Microkayla chapi, Riva & Chaparro & Castroviejo-Fisher & Padial, 2018

Microkayla View in CoL

Six putative new species are supported by our results, two from Peru and four from Bolivia ( Fig. 1C). In Peru, M. chapi sp. nov. from the Hirigache Valley of the Apolobamba mountains near the village of Sina (Department Puno) was found as the sister group of a clade composed of M. boettgeri from the eastern Carabaya mountains (the northern and westernmost known species of Microkayla ) and P. chilina sp. nov. from the Peruvian part of the Apolobamba mountains in the valley of Sandia ( Fig. 1C). All three species are allopatric and occur in distant valleys separated by high Andean slopes, are diagnosable morphologically, and have genetic distances of 2.5%–5.8% ( Table 2).

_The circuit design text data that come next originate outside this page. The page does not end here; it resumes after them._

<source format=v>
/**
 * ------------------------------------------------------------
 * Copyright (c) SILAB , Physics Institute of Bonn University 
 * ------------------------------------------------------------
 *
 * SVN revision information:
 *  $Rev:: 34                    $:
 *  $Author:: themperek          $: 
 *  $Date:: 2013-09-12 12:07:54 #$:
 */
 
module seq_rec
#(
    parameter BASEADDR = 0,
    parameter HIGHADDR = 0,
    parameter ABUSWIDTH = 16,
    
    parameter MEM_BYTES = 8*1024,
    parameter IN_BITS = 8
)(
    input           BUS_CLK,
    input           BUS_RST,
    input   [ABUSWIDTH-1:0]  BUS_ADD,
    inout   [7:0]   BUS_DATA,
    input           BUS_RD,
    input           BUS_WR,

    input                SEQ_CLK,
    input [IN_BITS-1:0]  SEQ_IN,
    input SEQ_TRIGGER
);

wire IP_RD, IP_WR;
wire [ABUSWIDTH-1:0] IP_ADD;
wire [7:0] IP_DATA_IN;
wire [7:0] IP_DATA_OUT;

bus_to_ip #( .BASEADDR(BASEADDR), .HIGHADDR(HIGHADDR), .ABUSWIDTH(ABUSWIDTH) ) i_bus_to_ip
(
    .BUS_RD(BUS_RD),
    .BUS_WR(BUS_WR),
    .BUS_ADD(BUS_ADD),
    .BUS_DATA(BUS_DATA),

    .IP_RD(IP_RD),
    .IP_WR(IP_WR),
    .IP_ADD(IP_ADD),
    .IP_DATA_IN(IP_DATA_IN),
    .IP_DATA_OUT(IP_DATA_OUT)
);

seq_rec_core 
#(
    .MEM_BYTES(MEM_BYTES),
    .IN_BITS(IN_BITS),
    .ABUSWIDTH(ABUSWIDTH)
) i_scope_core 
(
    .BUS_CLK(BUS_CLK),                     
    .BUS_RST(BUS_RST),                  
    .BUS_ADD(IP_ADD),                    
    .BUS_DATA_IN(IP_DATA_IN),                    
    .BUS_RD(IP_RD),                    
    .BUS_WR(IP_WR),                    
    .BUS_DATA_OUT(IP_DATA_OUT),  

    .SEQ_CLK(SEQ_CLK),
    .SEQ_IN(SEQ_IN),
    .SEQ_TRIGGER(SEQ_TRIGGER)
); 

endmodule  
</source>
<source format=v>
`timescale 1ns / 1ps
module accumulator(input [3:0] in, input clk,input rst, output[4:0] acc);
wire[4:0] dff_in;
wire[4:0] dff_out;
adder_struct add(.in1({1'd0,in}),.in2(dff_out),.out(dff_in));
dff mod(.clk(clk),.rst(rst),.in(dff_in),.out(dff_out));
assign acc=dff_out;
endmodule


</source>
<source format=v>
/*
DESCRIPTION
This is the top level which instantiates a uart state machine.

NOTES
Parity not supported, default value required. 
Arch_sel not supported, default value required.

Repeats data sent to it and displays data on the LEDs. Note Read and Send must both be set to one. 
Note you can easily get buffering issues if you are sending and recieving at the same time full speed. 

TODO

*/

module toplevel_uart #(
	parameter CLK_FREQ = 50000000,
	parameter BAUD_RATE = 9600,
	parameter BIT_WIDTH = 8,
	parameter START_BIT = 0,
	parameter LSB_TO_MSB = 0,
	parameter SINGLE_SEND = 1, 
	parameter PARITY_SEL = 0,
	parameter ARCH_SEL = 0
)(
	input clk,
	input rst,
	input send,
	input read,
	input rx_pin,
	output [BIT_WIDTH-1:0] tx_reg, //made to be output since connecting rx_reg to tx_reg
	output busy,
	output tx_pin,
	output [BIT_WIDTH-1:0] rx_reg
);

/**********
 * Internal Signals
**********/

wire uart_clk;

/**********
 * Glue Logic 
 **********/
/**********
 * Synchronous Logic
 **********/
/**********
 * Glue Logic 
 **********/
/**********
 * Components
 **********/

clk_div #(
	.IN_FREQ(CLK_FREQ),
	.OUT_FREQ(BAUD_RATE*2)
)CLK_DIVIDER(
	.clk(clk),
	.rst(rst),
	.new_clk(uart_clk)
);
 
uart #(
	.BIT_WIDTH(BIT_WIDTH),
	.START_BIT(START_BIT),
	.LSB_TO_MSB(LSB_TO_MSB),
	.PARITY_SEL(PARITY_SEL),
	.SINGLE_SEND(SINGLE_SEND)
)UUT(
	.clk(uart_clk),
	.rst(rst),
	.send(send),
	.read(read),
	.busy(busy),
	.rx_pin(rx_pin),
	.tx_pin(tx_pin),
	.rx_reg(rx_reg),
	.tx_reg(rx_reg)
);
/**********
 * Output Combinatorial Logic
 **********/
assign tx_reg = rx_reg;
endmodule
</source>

Genetic distances were calculated for a 518 bp fragment of the 16S gene. For B. wilakunka , which lacked the homologous fragment, we report genetic distances with its sister species ( B. tocra ) based on a similarity alignment of 519 nucleotides of a different fragment of 16S. Sample size for each species is in parentheses.

In Bolivia, a population from Coscapa at 3550 m in the eastern slopes of the Condoriri (Kunturiri) massif of the Cordillera Real of La Paz was recovered as the sister group of Microkayla teqta ( Fig. 1C), from the Pablo Amaya Valley (La Paz), further northwest in the Cordillera Real. These populations are allopatric and morphologically distinct (see diagnosis), with a genetic distance of 1.3%–1.7% (for distances to other species, see Table 2).

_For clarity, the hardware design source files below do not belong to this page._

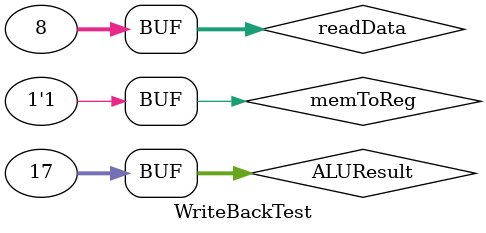
<source format=v>
`timescale 1ns / 1ps

module WriteBackTest;

	// Inputs
	reg memToReg;
	reg [31:0] readData;
	reg [31:0] ALUResult;

	// Outputs
	wire [31:0] writeData;

	// Instantiate the Unit Under Test (UUT)
	WriteBack uut (
		.memToReg(memToReg), 
		.readData(readData), 
		.ALUResult(ALUResult), 
		.writeData(writeData)
	);

	initial begin
		
		memToReg   = 0;
		readData   = 32'b0000_0000_0000_0000_0000_0000_0000_0010; 		//2
		ALUResult = 32'b0000_0000_0000_0000_0000_0000_0001_0111; 	  //23

		#100;
		
		memToReg   = 1;
		readData   = 32'b0000_0000_0000_0000_0000_0000_0000_1000; 	//8
		ALUResult = 32'b0000_0000_0000_0000_0000_0000_0001_0001;   //17

	end
      
endmodule

</source>
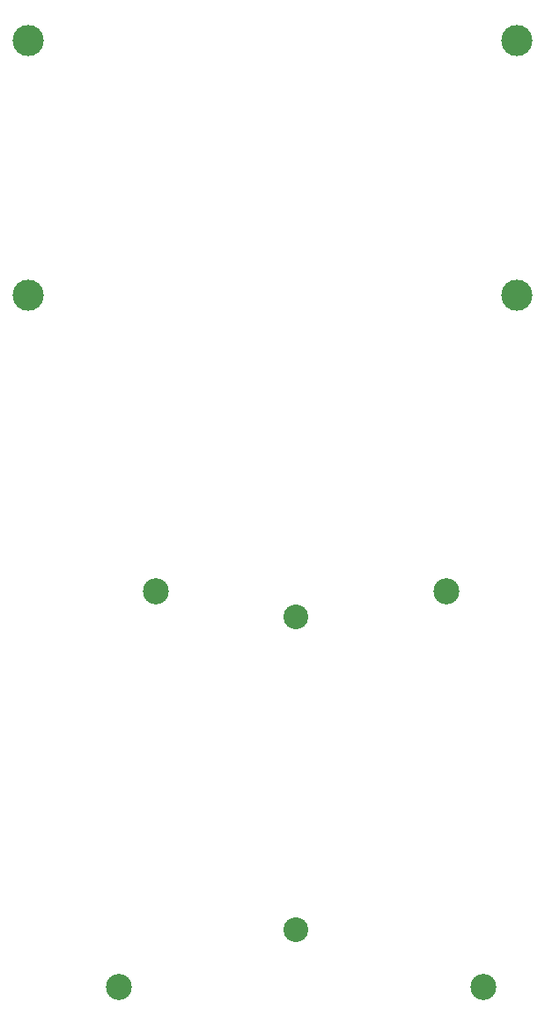
<source format=gbr>
%TF.GenerationSoftware,KiCad,Pcbnew,9.0.3*%
%TF.CreationDate,2025-09-20T20:11:44+05:30*%
%TF.ProjectId,RFID2,52464944-322e-46b6-9963-61645f706362,rev?*%
%TF.SameCoordinates,Original*%
%TF.FileFunction,NonPlated,1,2,NPTH,Drill*%
%TF.FilePolarity,Positive*%
%FSLAX46Y46*%
G04 Gerber Fmt 4.6, Leading zero omitted, Abs format (unit mm)*
G04 Created by KiCad (PCBNEW 9.0.3) date 2025-09-20 20:11:44*
%MOMM*%
%LPD*%
G01*
G04 APERTURE LIST*
%TA.AperFunction,ComponentDrill*%
%ADD10C,2.370000*%
%TD*%
%TA.AperFunction,ComponentDrill*%
%ADD11C,2.500000*%
%TD*%
%TA.AperFunction,ComponentDrill*%
%ADD12C,3.000000*%
%TD*%
G04 APERTURE END LIST*
D10*
%TO.C,BT2*%
X125300000Y-122781937D03*
X125300000Y-152781937D03*
D11*
%TO.C,U1*%
X108300000Y-158281937D03*
X111800000Y-120281937D03*
X139800000Y-120281937D03*
X143300000Y-158281937D03*
D12*
%TO.C,U3*%
X99585000Y-67359437D03*
X99585000Y-91869437D03*
X146535000Y-67359437D03*
X146535000Y-91869437D03*
M02*

</source>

A Bolivian population formerly considered part of Microkayla quimsacruzis , from the Khatu River of the cordillera Quimsa Cruz in La Paz, at 3730 m, is reciprocally monophyletic to nominal M. quimsacruzis in parsimony analyses, and sister to M. illimani , from the slopes of the Illimani mountain in the Cordillera Real, in maximum likelihood analyses with a resampling frequency of 68% ( Fig. 1C). While nominal M. quimsacruzis is restricted to the Choquetanga Valley on the northern versant of the cordillera, the population of the new species is restricted to a southern valley that belongs to another river drainage, the Khatu River of the Quime-Inquisivi Valley. Both populations, reciprocally monophyletic in parsimony and non-sister in maximum likelihood, show distinct morphological differences and have genetic distances of 2.5%– 2.6% (for distances to other species, see Table 2).

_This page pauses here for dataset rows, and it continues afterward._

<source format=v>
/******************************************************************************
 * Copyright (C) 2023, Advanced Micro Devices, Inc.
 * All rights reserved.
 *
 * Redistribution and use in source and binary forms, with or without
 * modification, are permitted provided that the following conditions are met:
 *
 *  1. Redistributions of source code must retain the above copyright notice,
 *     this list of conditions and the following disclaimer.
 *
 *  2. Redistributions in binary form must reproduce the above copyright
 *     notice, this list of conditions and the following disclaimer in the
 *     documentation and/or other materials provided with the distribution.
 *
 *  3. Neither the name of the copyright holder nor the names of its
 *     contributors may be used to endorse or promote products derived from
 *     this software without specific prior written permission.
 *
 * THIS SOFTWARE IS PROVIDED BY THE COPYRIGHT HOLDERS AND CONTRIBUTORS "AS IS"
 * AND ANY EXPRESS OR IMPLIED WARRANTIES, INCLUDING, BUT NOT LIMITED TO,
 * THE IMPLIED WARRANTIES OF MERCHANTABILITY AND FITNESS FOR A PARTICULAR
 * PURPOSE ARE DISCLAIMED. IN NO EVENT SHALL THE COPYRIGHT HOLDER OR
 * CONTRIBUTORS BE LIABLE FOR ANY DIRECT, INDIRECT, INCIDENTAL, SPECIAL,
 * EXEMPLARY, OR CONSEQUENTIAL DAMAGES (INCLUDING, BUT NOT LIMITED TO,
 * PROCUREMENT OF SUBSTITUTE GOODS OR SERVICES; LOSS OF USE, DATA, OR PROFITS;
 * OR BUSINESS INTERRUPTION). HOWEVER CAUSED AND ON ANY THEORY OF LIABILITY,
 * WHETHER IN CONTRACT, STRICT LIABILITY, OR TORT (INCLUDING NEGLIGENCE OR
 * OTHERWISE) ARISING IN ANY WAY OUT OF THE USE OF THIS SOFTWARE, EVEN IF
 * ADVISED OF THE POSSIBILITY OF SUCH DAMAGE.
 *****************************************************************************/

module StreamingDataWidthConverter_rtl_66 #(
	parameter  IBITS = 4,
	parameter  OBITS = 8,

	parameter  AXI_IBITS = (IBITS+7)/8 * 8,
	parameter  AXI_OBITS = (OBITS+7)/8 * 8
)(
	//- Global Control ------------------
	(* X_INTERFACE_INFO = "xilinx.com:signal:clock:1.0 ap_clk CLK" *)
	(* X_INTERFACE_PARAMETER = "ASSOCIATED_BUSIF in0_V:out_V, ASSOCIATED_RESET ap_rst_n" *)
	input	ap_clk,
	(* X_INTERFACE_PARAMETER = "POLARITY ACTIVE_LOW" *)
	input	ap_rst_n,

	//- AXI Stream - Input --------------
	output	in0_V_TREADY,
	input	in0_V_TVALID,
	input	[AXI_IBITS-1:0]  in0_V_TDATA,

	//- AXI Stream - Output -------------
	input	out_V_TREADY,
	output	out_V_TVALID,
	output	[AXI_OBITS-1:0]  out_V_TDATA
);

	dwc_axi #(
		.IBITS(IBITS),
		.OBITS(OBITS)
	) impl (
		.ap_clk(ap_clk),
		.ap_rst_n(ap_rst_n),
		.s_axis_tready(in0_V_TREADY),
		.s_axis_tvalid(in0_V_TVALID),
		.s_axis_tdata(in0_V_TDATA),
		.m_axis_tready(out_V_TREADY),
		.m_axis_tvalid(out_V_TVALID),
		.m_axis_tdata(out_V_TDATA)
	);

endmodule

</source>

A population from Utururo, on the Andean slopes that conform the upper basin of the Chapare river system in Cochabamba, at 3800 m, is found as the sister group of a clade associated with the name M. iatamasi (non-monophyletic) in parsimony analyses, and as the sister group of a clade composed of M. adenopleura (Aguayo-Vedia & Harvey, 2001) and M. kempffi (De la Riva, 1992) in maximum likelihood analyses ( Fig. 1C). This population is morphologically diagnosable and differs from its closest relatives by genetic distances of 1.9%–2.7% ( Table 2).

Potentially sympatric specimens of M. iatamasi from the Andean slopes of the Chapare river basin in Cochabamba are found in two different clades ( Fig. 1C). The clade with nominal P. iatamasi ranges from 3000 to 4192 m in the upper basin of the Chapare river and is the sister group of a larger clade that includes other species from that part of the Andes ( M. adenopleura , M. cf. iatamasi , M. kempffi and Microkayla sp. from Utururo). Microkayla cf. iatamasi is found as the sister group of Microkayla sp. from Utururo in parsimony analyses, and as the sister group of a larger clade ( M. adenopleura , M. kempffi and Microkayla sp. from Utururo) in maximum likelihood analysis with a resampling frequency of 88%. Accordingly, we consider M. cf. iatamasi a different species. Morphological differences are unknown because specimens were not available for study. Genetic distances between this species and nominal M. iatamasi are 4.0%– 4.8 % (for distances to other species, see Table 2).